Iedere week waren er dagelijks nogal wat activiteiten in het Patronaat…

Om daar achter te komen belden we vijfentwintig jaar geleden aan bij het woonhuis van de familie Vingerhoets naast het Patronaat. Eerst een beetje beduusd, later wat meer op haar gemak, vertelt Nel over haar dagelijkse beslommeringen. Ook dat zij vaak helpt achter de tap in de grote zaal. "Er is altijd wel wat te doen in zo’n groot gebouw, waar zoveel verschillende mensen komen", begon zij haar verhaal. Ze begint uit haar hoofd de activiteiten op te noemen die wekelijks in het Patronaat plaatsvinden. “Maandag-, woensdag- en vrijdagmiddag hebben we de bejaarden en de W-groep Breda-zuid in huis. Maandag is ook de dag van de tafeltennisvereniging van de PTT, de Laurensdrummers en de B.L.V.-biljartvereniging. De laatste is voortgekomen uit de vroegere patronaatsbiljarters en carnavalsband Vor 't Leutje".

“En dan zitten we nog maar in het begin van de week”, zegt Nel. Iedere dinsdag hebben we activiteiten van de slankheidsclub, de Sjoelclub Breda, bejaardengymnastiek, repetities van diverse jazz-bands en de handboogschutterij ‘Prins Hendrik’. Die was net uit haar oefenadres bij café de Gouden Leeuw in de Dillenburgstraat gezet. De kastelein ging van de schietbaan een jeugdsoos maken. De schutterij zocht zonder succes al enige tijd naar een nieuw onderkomen om de doelen op te stellen. Piet heeft ze toen binnengehaald. Nu oefent men tijdelijk op dinsdagavond en zaterdagmiddag in de lange gang naast de zaal. Op woensdag oefenen in de zaal de Laurens Drummers en daarna is de PTT-biljartclub aan de beurt. Op donderdag is het de beurt aan tafeltennisvereniging ‘Victoria’ en biljartclub ’t Lauke’.”

Voor het inkorven van duiven heten we dan het ‘Inkorflokaal Ginneken’...

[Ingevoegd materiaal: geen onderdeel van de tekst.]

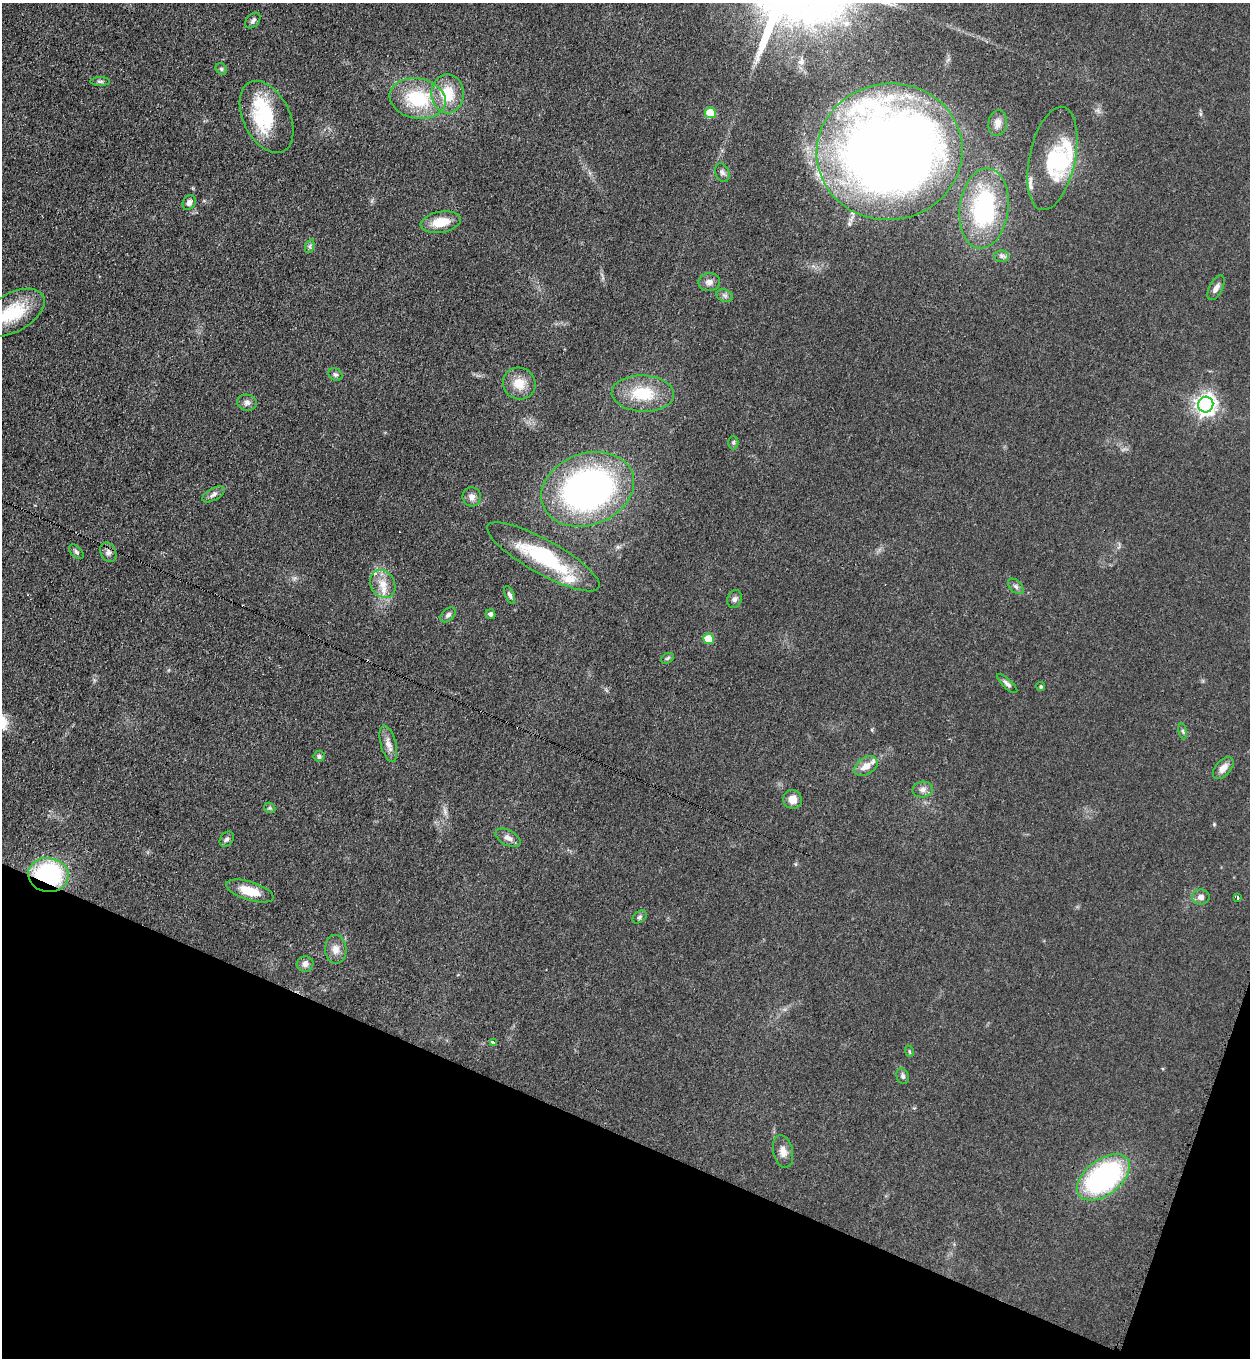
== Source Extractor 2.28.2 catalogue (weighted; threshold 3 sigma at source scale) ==
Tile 15 of 4 x 4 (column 3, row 4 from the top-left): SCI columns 2855-4102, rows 41-1396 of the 5579 x 5500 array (HDU 1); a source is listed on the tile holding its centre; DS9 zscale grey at full resolution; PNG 1252 x 1360 px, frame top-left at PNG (2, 3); each listed source drawn as its Kron ellipse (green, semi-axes under 4 px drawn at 4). Shown black and unused: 18% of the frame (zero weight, under 3 of 4 exposures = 7% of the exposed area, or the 3 px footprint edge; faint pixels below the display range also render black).
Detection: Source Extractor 2.28.2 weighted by HDU 2 'WHT'; one run over the whole footprint, this tile lists its part. Background 0.05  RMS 0.0071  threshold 0.0321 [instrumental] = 3 sigma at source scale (4.5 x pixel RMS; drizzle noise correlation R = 1.50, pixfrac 1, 0.05/0.05 arcsec/px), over >= 5 px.
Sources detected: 72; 3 inside a brighter object's white glare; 1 cosmic-ray / hot-pixel residue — neither listed nor drawn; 4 inside a brighter listed object's ellipse — not listed separately; the other 64 listed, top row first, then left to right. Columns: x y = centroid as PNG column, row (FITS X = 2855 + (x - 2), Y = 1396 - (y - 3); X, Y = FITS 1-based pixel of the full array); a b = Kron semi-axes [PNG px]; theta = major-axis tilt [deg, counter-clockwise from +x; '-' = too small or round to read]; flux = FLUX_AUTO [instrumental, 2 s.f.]
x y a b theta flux
253 21 9 6 48 2
221 69 6 5 - 1.3
100 81 10 4 0 1.5
447 94 19 16 -90 21
418 99 28 20 -11 42
710 113 5 5 - 20
266 117 38 23 -64 36
998 123 13 9 82 5.3
890 152 73 68 9 920
1052 158 52 23 78 39
722 173 9 7 -66 2.4
189 202 8 6 58 2.7
984 208 40 24 82 85
441 222 20 10 10 15
310 246 7 4 72 1.5
1002 256 7 6 - 1.8
709 282 11 9 9 3.8
1216 288 13 6 63 3.7
725 296 8 6 -18 2
12 313 35 19 29 35
335 375 7 6 - 1.6
519 383 16 15 - 12
643 394 31 18 -2 27
247 403 10 8 -11 2.9
1206 405 8 7 - 410
733 443 7 5 89 1.2
588 489 48 36 20 250
214 494 12 6 28 3
472 497 9 9 - 4.2
76 552 9 5 -45 1.6
108 552 10 7 -65 2.9
543 557 63 17 -29 62
383 584 15 12 -58 9.4
1016 586 9 5 -45 2.2
510 595 9 4 -67 2.1
734 599 9 7 65 2.4
490 614 5 4 - 2
448 615 9 6 44 2.3
708 639 5 5 - 22
667 658 7 5 32 1.2
1007 684 13 4 -42 2.4
1041 687 4 4 - 1.1
1183 731 8 4 -81 1.2
388 744 18 7 -75 5.4
319 756 5 5 - 1.6
866 766 13 8 33 7.6
1223 768 13 7 48 5.7
923 789 10 7 12 3.5
793 799 9 9 - 6.8
270 808 6 4 -42 0.98
508 838 13 7 -28 3.9
227 839 8 6 54 2
48 875 20 17 -9 91
250 891 24 9 -17 16
1201 897 8 7 - 3.7
1237 897 4 3 - 2.1
640 917 8 5 40 1.6
336 949 14 11 -89 6
305 964 8 7 - 3.5
493 1042 3 3 - 1.8
909 1051 6 3 -72 0.89
903 1076 8 6 -71 1.9
783 1151 17 10 -78 5.4
1103 1177 30 17 38 130
Overlapping masked pixels (flux is a lower limit): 1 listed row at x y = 48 875
Isophote crosses this tile's border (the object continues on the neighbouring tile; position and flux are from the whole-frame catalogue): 1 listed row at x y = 12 313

“In het weekeind is het extra druk”, vertelde Nel Vingerhoets jaren geleden. Vrijdag is de avond van de jongerensociëteit van de Jeugdcentrale Ginneken, evenals de zondagmiddag. Dan is het de beurt aan de jeugd tot twaalf jaar. Ze komen dan een potje kaarten of een balletje stoten. De zaterdagavonden zijn over het algemeen bezet voor feestavonden, die meestal door dezelfde verenigingen worden georganiseerd. In de weekeinden word een deel van de zaal gebruikt door de liefhebbers van de duivensport, voor het inkorven van duiven in het dan zo geheten ‘Inkorflokaal Ginneken’. Diverse festiviteiten vinden dan plaats, zoals onlangs de ontvangst van de Noord-Ierse kinderen. Op het einde van het schooljaar geeft de Laurentiusschool een feest en zijn er activiteiten van de Bredase Scheidsrechtersvereniging.”

Je mag misschien zeggen dat vijfentwintig jaar geleden de ‘buitenschoolse opvang’ in het Ginneken is uitgevonden. Tussen de middag kwamen zo’n vijfhonderd scholieren hun boterhammen in de grote zaal opeten met een kopje koffie of thee. Vooral in augustus, wanneer het nieuwe schooljaar weer begon, hadden we het vreselijk druk. Het is alles bij elkaar een druk weekprogramma. Daarbij is het jaarlijkse carnaval nog niet genoemd. Dat was ieder jaar een hoofdstuk apart. Carnaval begon voor het echtpaar Vingerhoets altijd rond 7 januari, als de Ginnekense carnavalsorganisatie ’t Lestogenblik’ met haar programma startte, te beginnen met de nieuwjaarsreceptie.Daarvoor kwamen dan zo’n acht prinsen met hun gevolg en hofkapel naar het Ginnekense Patronaat. In januari vond ook ieder jaar het ‘Jeugdkapellenfestival" plaats, toen de jeugdige voorloper van het ‘Oelefestival’ in Breda.

‘Nel, heb je een schuimspaan, een pollepel of een mixer’, klikt het dan…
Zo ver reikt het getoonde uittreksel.